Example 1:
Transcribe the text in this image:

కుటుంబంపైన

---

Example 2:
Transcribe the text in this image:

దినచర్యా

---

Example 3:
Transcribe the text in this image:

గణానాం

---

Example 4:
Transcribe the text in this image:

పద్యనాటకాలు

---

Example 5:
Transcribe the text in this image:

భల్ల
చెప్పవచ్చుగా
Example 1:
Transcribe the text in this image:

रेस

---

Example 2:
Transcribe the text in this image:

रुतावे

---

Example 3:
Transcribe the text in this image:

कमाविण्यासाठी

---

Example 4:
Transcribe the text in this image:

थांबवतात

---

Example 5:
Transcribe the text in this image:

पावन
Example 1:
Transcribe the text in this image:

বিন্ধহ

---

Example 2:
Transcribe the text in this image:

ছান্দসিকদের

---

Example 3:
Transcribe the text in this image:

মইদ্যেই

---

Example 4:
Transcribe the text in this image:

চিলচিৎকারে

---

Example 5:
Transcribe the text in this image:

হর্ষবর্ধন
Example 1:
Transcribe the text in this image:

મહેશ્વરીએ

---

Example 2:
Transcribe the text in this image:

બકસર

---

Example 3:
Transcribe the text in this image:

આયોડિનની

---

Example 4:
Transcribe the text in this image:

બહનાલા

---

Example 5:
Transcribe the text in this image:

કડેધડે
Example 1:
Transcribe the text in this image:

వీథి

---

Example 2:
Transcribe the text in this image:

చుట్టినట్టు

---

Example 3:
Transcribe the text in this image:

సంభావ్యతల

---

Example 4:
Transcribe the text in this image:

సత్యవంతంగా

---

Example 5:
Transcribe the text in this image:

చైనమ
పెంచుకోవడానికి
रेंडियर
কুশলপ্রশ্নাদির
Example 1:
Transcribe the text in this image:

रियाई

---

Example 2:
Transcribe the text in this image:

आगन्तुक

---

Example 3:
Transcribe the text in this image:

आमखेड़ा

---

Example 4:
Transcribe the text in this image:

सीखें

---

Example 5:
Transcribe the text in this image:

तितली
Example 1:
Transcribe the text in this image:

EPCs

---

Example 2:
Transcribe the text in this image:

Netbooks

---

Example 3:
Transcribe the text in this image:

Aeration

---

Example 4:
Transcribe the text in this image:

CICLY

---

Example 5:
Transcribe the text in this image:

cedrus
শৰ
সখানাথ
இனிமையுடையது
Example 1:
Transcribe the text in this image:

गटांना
◆ ◆ ◆ ◆ ◆ ◆ ◆
_What you are asked to do:_ Line for line, the material above should be repeated exactly.

_Reply to the exercise:_
Example 1:
Transcribe the text in this image:

కుటుంబంపైన

---

Example 2:
Transcribe the text in this image:

దినచర్యా

---

Example 3:
Transcribe the text in this image:

గణానాం

---

Example 4:
Transcribe the text in this image:

పద్యనాటకాలు

---

Example 5:
Transcribe the text in this image:

భల్ల
చెప్పవచ్చుగా
Example 1:
Transcribe the text in this image:

रेस

---

Example 2:
Transcribe the text in this image:

रुतावे

---

Example 3:
Transcribe the text in this image:

कमाविण्यासाठी

---

Example 4:
Transcribe the text in this image:

थांबवतात

---

Example 5:
Transcribe the text in this image:

पावन
Example 1:
Transcribe the text in this image:

বিন্ধহ

---

Example 2:
Transcribe the text in this image:

ছান্দসিকদের

---

Example 3:
Transcribe the text in this image:

মইদ্যেই

---

Example 4:
Transcribe the text in this image:

চিলচিৎকারে

---

Example 5:
Transcribe the text in this image:

হর্ষবর্ধন
Example 1:
Transcribe the text in this image:

મહેશ્વરીએ

---

Example 2:
Transcribe the text in this image:

બકસર

---

Example 3:
Transcribe the text in this image:

આયોડિનની

---

Example 4:
Transcribe the text in this image:

બહનાલા

---

Example 5:
Transcribe the text in this image:

કડેધડે
Example 1:
Transcribe the text in this image:

వీథి

---

Example 2:
Transcribe the text in this image:

చుట్టినట్టు

---

Example 3:
Transcribe the text in this image:

సంభావ్యతల

---

Example 4:
Transcribe the text in this image:

సత్యవంతంగా

---

Example 5:
Transcribe the text in this image:

చైనమ
పెంచుకోవడానికి
रेंडियर
কুশলপ্রশ্নাদির
Example 1:
Transcribe the text in this image:

रियाई

---

Example 2:
Transcribe the text in this image:

आगन्तुक

---

Example 3:
Transcribe the text in this image:

आमखेड़ा

---

Example 4:
Transcribe the text in this image:

सीखें

---

Example 5:
Transcribe the text in this image:

तितली
Example 1:
Transcribe the text in this image:

EPCs

---

Example 2:
Transcribe the text in this image:

Netbooks

---

Example 3:
Transcribe the text in this image:

Aeration

---

Example 4:
Transcribe the text in this image:

CICLY

---

Example 5:
Transcribe the text in this image:

cedrus
শৰ
সখানাথ
இனிமையுடையது
Example 1:
Transcribe the text in this image:

गटांना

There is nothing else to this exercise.